Fra studio e compiti, Luca ha appena frequentato infatti il primo anno di Liceo Scientifico all'Istituto Turoldo, anche lui si allena duramente per raggiungere degli ottimi risultati. Risultati che, certamente, non tardano ad arrivare: è fresco di poche settimane il suo titolo di Campione Regionale di Inseguimento a Squadre, ottenuto insieme al suo team in una sudata gara al Velodromo di Dalmine. “Vincere il titolo è stata una bella esperienza – racconta Luca – Non me l'aspettavo”

Un risultato eccellente, considerando che quest'anno il giovane Luca ha dovuto anche affrontare un cambio di categoria passando da Esordienti di II° anno ad Allievi, che prevede una classifica unica fra atleti di 15 e 16 anni, con tutte le difficoltà che questo può comportare – soprattutto a livello di esperienza. “Il passaggio di categoria è stato difficile, perché corriamo con quelli di un anno in più – spiega il ragazzo – per cui è più difficile nelle gare riuscire a competere con loro, l'ambiente è diverso”.

Ma Luca non si è certamente fatto scoraggiare, distinguendosi anzi per il suo forte impegno, spinto da una grande passione per il ciclismo condita da una buona dose di competizione. “Di questo sport mi piace la fatica e anche la competitività fra di noi, nelle gare – racconta – una gara che mi è piaciuta particolarmente, per ora, è stata quella del Trofeo Feralpi, vicino al Lago di Garda. È stata molto bella come gara, perché è stata una delle più dure”.

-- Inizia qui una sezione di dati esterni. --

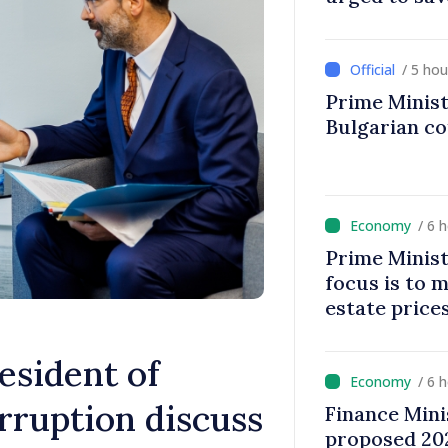
/ 5 ho
Prime Minist
Bulgarian c
/ 6 
Prime Minist
focus is to m
estate price
esident of
/ 6 
rruption discuss
Finance Mini
proposed 202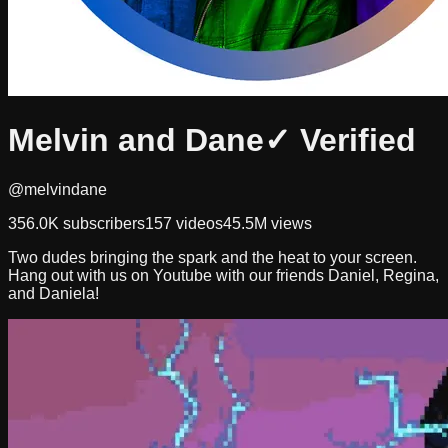
Melvin and Dane
✓ Verified
@melvindane
356.0K
subscribers
157
videos
45.5M
views
Two dudes bringing the spark and the heat to your screen.
Hang out with us on Youtube with our friends Daniel, Regina,
and Daniela!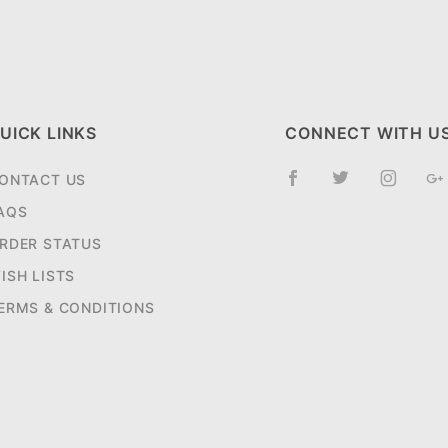
UICK LINKS
CONNECT WITH U
ONTACT US
AQS
RDER STATUS
ISH LISTS
ERMS & CONDITIONS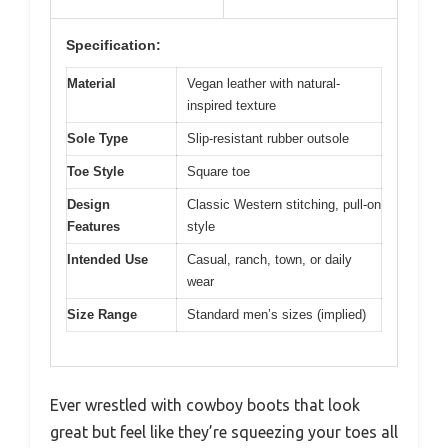
Specification:
Material
Vegan leather with natural-
inspired texture
Sole Type
Slip-resistant rubber outsole
Toe Style
Square toe
Design
Classic Western stitching, pull-on
Features
style
Intended Use
Casual, ranch, town, or daily
wear
Size Range
Standard men’s sizes (implied)
Ever wrestled with cowboy boots that look
great but feel like they’re squeezing your toes all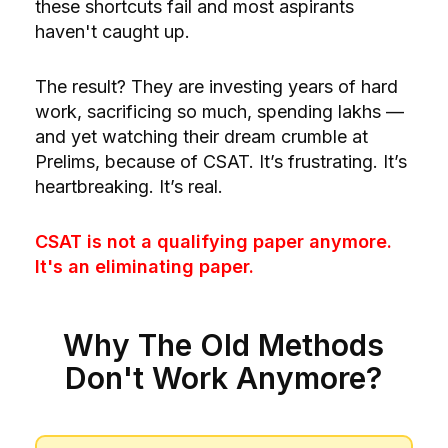
these shortcuts fail and most aspirants
haven't caught up.
The result? They are investing years of hard
work, sacrificing so much, spending lakhs —
and yet watching their dream crumble at
Prelims, because of CSAT. It’s frustrating. It’s
heartbreaking. It’s real.
CSAT is not a qualifying paper anymore.
It's an eliminating paper.
Why The Old Methods
Don't Work Anymore?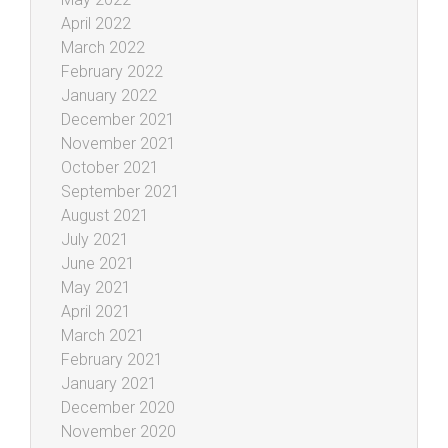
April 2022
March 2022
February 2022
January 2022
December 2021
November 2021
October 2021
September 2021
August 2021
July 2021
June 2021
May 2021
April 2021
March 2021
February 2021
January 2021
December 2020
November 2020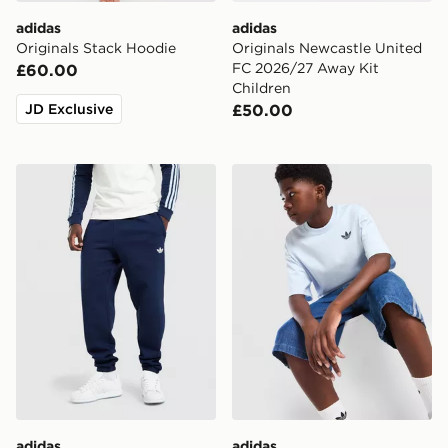
adidas
adidas
Originals Stack Hoodie
Originals Newcastle United
FC 2026/27 Away Kit
£60.00
Children
JD Exclusive
£50.00
adidas Originals Trefoil Joggers
adidas Originals Trefoil Cor
adidas
adidas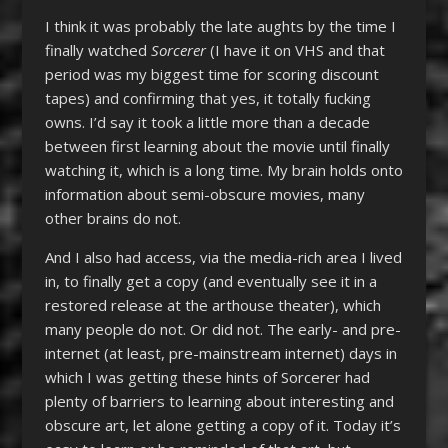
I think it was probably the late aughts by the time I
finally watched
Sorcerer
(I have it on VHS and that
period was my biggest time for scoring discount
tapes) and confirming that yes, it totally fucking
owns. I’d say it took a little more than a decade
between first learning about the movie until finally
watching it, which is a long time. My brain holds onto
information about semi-obscure movies, many
other brains do not.
And I also had access, via the media-rich area I lived
in, to finally get a copy (and eventually see it in a
restored release at the arthouse theater), which
many people do not. Or did not. The early- and pre-
internet (at least, pre-mainstream internet) days in
which I was getting these hints of Sorcerer had
plenty of barriers to learning about interesting and
obscure art, let alone getting a copy of it. Today it’s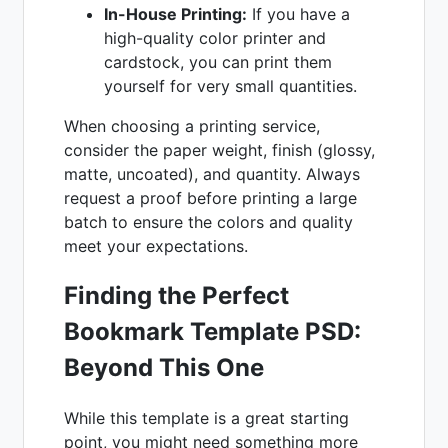
In-House Printing:
If you have a
high-quality color printer and
cardstock, you can print them
yourself for very small quantities.
When choosing a printing service,
consider the paper weight, finish (glossy,
matte, uncoated), and quantity. Always
request a proof before printing a large
batch to ensure the colors and quality
meet your expectations.
Finding the Perfect
Bookmark Template PSD
:
Beyond This One
While this template is a great starting
point, you might need something more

Con molta probabilità anche Luca, come il fratello Andrea, parteciperà ai Campionati Italiani Giovanili 2019 – gara a cui, fra l'altro, aveva partecipato anche lo scorso anno, piazzandosi sesto. “Quest'anno vorrei puntare più in alto – spiega Luca – Cosa voglio fare da grande? Ancora non lo so, ma mi piacerebbe continuare con il ciclismo. E magari, perché no, in futuro partecipare anche al Giro d'Italia”.

La passione per la bicicletta, comunque, è di famiglia: anche i genitori dei due giovani campioni zognesi amano pedalare, seppur non in maniera competitiva. “Ci è capitato di fare anche 300 chilometri al giorno in bicicletta” racconta la mamma Alessandra. Fiera dei suoi ragazzi, augura loro il meglio: “L'impegno e la costanza li hanno portati ad avere questi ottimi risultati – afferma – Per quanto riguarda il futuro, la scelta di continuare o meno per questa strada sarà loro”.